Understanding two-pulse phase-modulated decoupling in solid-state NMR

Abstract

A theoretical description of the two-pulse phase-modulated (TPPM) decoupling sequence in magic-angle spinning NMR is presented using a triple-mode Floquet approach. The description is formulated in the radio-frequency interaction-frame representation and is valid over the entire range of possible parameters leading to the well-known results of continuous-wave (cw) decoupling and XiX decoupling in the limit of a phase change of 0° and 180°, respectively. The treatment results in analytical expressions for the heteronuclear residual coupling terms and the homonuclear spin-diffusion terms. It also allows the characterization of all resonance conditions that can contribute in a constructive or a destructive way to the residual linewidth.
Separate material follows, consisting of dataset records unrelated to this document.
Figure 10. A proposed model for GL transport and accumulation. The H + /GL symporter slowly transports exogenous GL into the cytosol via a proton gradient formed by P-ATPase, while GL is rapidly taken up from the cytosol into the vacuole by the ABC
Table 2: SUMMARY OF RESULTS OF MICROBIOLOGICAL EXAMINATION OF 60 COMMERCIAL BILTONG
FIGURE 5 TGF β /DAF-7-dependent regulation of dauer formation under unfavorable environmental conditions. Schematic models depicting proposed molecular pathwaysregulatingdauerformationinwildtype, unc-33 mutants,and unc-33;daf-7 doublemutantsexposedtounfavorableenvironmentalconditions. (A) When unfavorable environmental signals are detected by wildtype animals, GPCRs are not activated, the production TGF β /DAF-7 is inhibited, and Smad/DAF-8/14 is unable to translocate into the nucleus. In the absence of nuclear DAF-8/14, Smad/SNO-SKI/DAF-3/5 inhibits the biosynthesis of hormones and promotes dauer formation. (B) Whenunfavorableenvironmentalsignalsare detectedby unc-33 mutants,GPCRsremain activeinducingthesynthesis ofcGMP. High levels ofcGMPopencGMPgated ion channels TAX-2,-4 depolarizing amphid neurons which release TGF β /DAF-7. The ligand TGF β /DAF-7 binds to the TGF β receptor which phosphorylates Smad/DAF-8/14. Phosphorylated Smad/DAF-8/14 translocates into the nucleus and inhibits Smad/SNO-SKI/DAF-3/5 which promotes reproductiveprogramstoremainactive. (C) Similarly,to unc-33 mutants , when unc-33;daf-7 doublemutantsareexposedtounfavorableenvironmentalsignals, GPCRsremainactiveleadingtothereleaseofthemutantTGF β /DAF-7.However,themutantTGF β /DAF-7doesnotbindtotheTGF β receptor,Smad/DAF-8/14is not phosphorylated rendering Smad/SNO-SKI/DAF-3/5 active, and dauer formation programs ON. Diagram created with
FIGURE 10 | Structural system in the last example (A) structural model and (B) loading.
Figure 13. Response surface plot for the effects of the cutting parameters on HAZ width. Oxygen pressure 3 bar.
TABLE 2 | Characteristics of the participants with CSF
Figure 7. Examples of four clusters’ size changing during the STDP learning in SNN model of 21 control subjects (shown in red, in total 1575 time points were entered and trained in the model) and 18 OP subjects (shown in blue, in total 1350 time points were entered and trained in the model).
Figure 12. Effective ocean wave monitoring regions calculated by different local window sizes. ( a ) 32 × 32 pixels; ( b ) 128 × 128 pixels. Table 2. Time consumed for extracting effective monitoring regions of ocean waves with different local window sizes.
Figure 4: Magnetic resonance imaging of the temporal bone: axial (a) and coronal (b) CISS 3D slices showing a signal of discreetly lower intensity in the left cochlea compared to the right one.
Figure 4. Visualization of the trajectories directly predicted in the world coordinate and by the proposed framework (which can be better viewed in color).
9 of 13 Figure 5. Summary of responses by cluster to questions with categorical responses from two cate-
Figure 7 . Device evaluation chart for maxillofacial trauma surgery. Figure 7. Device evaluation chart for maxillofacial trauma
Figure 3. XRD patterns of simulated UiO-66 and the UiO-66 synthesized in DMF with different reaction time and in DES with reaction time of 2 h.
Some of the important resonance conditions are described for the first time since they are not accessible in previous treatments. The combination of the contributions from the residual couplings and the resonance conditions to the effective Hamiltonian, as obtained in a Floquet description, is shown to be required to describe the decoupling behavior over the full range of parameters. It is shown that for typical spin system and experimental parameters a 13C linewidth of approximately 12 Hz can be obtained for TPPM decoupling in an organic solid or a protein. This is a major contribution to the experimentally observed linewidths of around 20 Hz and indicates that decoupling techniques are still one of the limiting factors in the achievable linewidths.